If we let this example run we get some random tweets.

{statusAsText=RT @Pesadohein: "Pode ser pra SEMPRE?" - FERRO TUDOOOOOOOO}
{statusAsText=RT @kabasimsek: abi sen dershaneye mi gittin hira mağarasına mı? @kemalgulen}
{statusAsText=RT @Maeecol: Nos vamos a Elche o no te gusta la aventura??  @Mariyeyes}
{statusAsText=RT @Zackkkk_: My circle so small I can talk to Myself.}
{statusAsText=@soykarolay Ire al de aqui de la casa toda las tardes.}
{statusAsText=@JulianRohatgi I would rather smash my face into rusty nails than study and take this math exam.}

That is nifty. Lets say we only want to extract URL's from the stream. Operators can be supplied a map of properties. In this case we made an operator called EmitFieldsMatchingPatter this is a general purpose operator that takes in a regular expression pattern and emits all matching tokens that match the url separately.

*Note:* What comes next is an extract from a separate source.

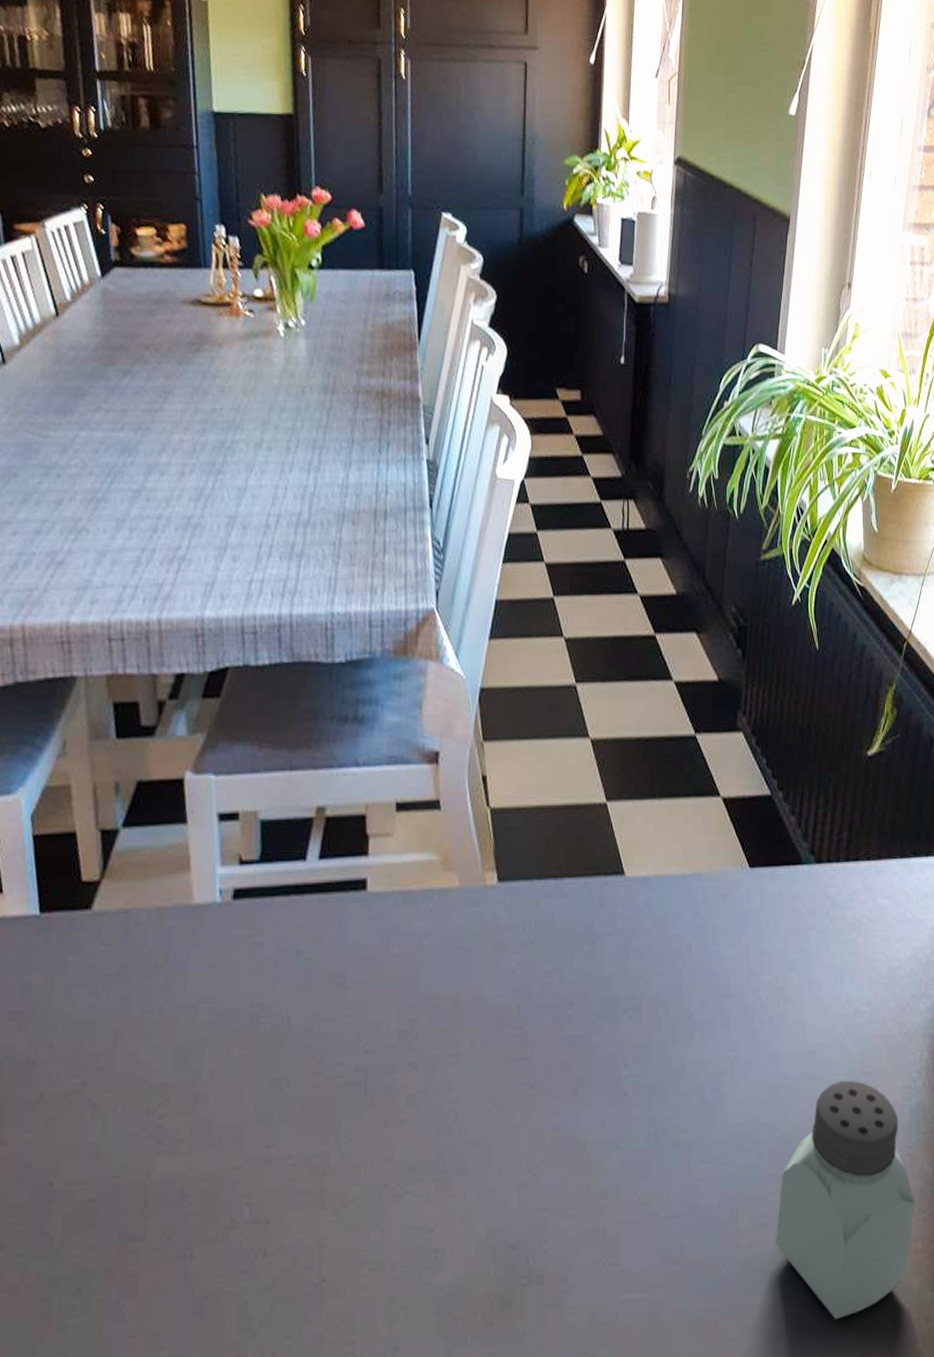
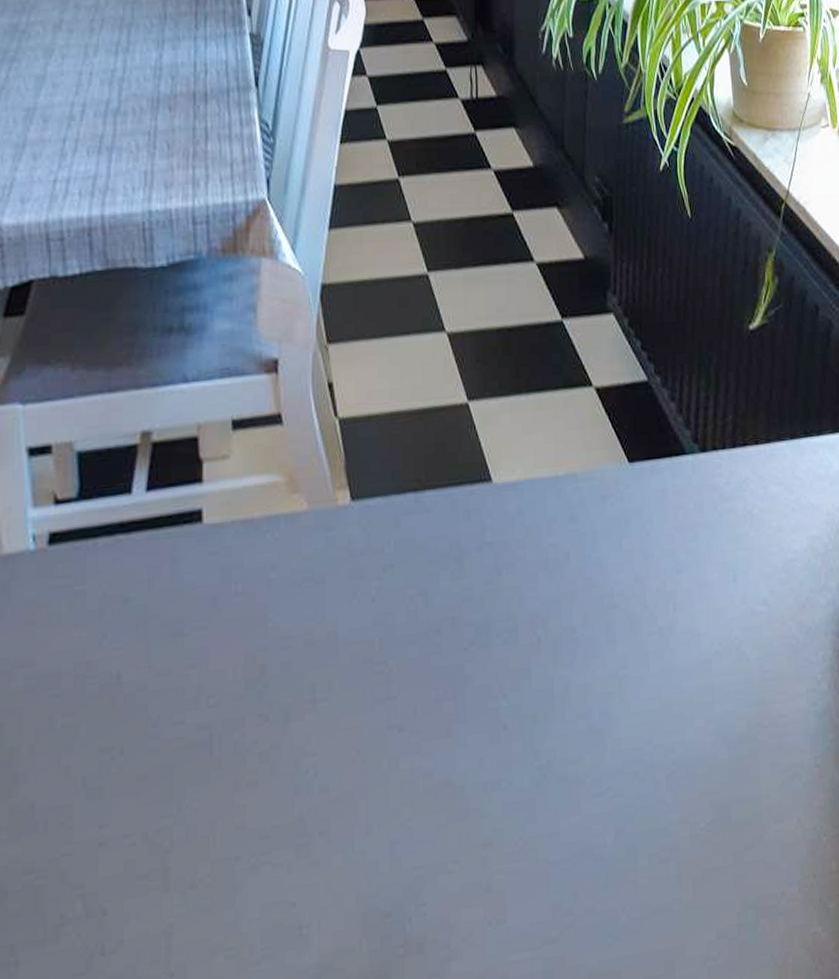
saltshaker: present [776,1081,915,1320] -> none [678,689,827,958]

public void hangAround() throws JsonGenerationException, JsonMappingException, IOException {
  Map<String,Object> params = MapBuilder.makeMap(EmitFieldsMatchingPattern.SOURCE_FIELD, "statusAsText",
        EmitFieldsMatchingPattern.REGEX,  "\\b(https?|ftp|file)://[-a-zA-Z0-9+&@#/%?=~_|!:,.;]*[-a-zA-Z0-9+&@#/%=~_|]" ) ;
  p = new Plan().withFeedDesc(
        new FeedDesc().withFeedClass(TwitterStreamFeed.class.getName()).withProperties(getCredentialsOrDie()))
              .withRootOperator(new OperatorDesc(new EmitStatusAsTextOperator())
                //.withNextOperator(new OperatorDesc(new BeLoudOperator())));
                .withNextOperator( new OperatorDesc(new EmitFieldsMatchingPattern()).withParameters(params))
                  .withNextOperator(new OperatorDesc(new BeLoudOperator())));

Then we can see our output is only urls.

DEBUG 22:37:34,757 No children operators for this operator. Tuple not being passed on {out=http://t.co/9q7ajc0acs}
DEBUG 22:37:34,759 No children operators for this operator. Tuple not being passed on {out=http://t.co/XWsPCJgeDf}

Next you could build an Operator that just ticks off Cassandra counters.